Film Review: Boy And The World

Boy And The World - Sakshi Post

Troy Ribeiro

Pulsating with a vibrant soundtrack and lovely hand-drawn animation in pencil and crayon colours, cut-outs, oil paint and everything in between, writer-director Ale Abreu's film is not only a simple children's film but one that leaves you spellbound.

Told through amazing visual details of our world, it is a touching story of a small boy and how he views the world passing by while he is searching his father who left their rural home for the big city to find work.

His journey through day and night, from his village to town through seasons et al, gives you an essence of the boy's trials and tribulations, dreams, fears and goals. The narrative is playful yet solemnly serious in its approach.

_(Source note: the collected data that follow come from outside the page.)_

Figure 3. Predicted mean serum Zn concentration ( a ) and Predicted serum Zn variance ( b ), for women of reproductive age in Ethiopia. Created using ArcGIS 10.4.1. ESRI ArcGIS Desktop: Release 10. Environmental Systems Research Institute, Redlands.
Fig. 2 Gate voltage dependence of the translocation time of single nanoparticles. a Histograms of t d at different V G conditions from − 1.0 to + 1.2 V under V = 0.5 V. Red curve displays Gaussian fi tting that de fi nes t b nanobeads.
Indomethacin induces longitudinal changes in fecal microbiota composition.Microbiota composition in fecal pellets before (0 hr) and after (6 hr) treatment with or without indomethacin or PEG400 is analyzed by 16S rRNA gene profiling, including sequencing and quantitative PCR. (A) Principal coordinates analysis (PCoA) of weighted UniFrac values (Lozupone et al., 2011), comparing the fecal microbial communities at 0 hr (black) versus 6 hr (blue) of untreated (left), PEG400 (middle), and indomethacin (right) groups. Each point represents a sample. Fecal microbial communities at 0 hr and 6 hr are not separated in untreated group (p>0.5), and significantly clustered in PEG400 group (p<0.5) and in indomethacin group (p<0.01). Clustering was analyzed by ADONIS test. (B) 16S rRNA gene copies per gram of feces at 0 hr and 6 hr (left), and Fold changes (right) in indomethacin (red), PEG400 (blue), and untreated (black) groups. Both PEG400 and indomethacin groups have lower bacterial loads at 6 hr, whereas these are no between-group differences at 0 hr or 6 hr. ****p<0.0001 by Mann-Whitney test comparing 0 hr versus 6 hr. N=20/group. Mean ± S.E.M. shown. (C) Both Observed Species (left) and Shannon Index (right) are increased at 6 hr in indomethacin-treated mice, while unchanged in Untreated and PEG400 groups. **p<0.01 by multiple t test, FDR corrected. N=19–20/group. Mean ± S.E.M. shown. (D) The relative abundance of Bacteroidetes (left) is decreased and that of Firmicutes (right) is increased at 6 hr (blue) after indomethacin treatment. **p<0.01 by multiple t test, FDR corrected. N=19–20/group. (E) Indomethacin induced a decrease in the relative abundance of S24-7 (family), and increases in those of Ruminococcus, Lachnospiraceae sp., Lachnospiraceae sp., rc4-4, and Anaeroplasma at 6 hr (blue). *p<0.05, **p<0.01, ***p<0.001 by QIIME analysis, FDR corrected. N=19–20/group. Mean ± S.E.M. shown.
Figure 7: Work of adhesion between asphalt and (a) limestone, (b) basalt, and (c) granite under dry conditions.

What begins as an unassuming journey, takes an impressively complex turn that grows to become a relevant commentary, even if it is not really subtle in doing so especially on environmental issues like industrialization, pollution and deforestation.

And although the film is a bit abstract and largely free of dialogues, except for a few occasional gibberish babble that make up for conversations, the film has a universal appeal. It thrives on sweet innocence and the pure ability to see the world truthfully for its dazzling beauty and its man-made dangers.

The animation drawn with the finest ends of an artist's heartstrings and painted with colourful essence of undefeated hope, is a crafty combination of simply drawn characters and ornate geometrical patterns.

The boy in a red striped shirt is a little more than a stick figure. His circular white head with three strands as hair and vertical charcoal-black lines that represent his eyes eerily suggesting a skull, is a crude replica of the people in this cinematic universe. Visually, the film is sparkling and vivacious like a children's picture book which comes to life with its unimaginably fluid choreography.

Every frame is meticulously hand-drawn and consists of a broad range of styles as the boy explores different stages of life. From a near-empty white screen to a collage of pictures with different hues along with the circular geometric designs used as a metaphor for the circle of life, the film offers a kaleidoscopic view.

What elevates the viewing experience is undoubtedly the film's music that is rendered by Ruben Feffer and Gustavo Kurlat. The score includes pop and Latino tunes that are infectious, appealing and hauntingly poignant. Overall, as the crafted world becomes progressively more detailed and overwhelming, the film is a marvel to behold.